Page-level text extractions
- - -
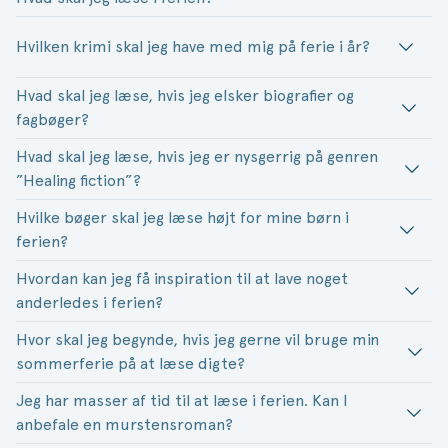
Hvilken krimi skal jeg have med mig på ferie i år?
Hvad skal jeg læse, hvis jeg elsker biografier og
fagbøger?
Hvad skal jeg læse, hvis jeg er nysgerrig på genren
”Healing fiction”?
Hvilke bøger skal jeg læse højt for mine børn i
ferien?
Hvordan kan jeg få inspiration til at lave noget
anderledes i ferien?
Hvor skal jeg begynde, hvis jeg gerne vil bruge min
sommerferie på at læse digte?
Jeg har masser af tid til at læse i ferien. Kan I
anbefale en murstensroman?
- - -
In every record, substitute "sommerferien" for each occurrence of "ferien" and output the text lines with everything else unchanged. Omit the pictures from the output.

Hvilken krimi skal jeg have med mig på ferie i år?
Hvad skal jeg læse, hvis jeg elsker biografier og
fagbøger?
Hvad skal jeg læse, hvis jeg er nysgerrig på genren
”Healing fiction”?
Hvilke bøger skal jeg læse højt for mine børn i
sommerferien?
Hvordan kan jeg få inspiration til at lave noget
anderledes i sommerferien?
Hvor skal jeg begynde, hvis jeg gerne vil bruge min
sommerferie på at læse digte?
Jeg har masser af tid til at læse i sommerferien. Kan I
anbefale en murstensroman?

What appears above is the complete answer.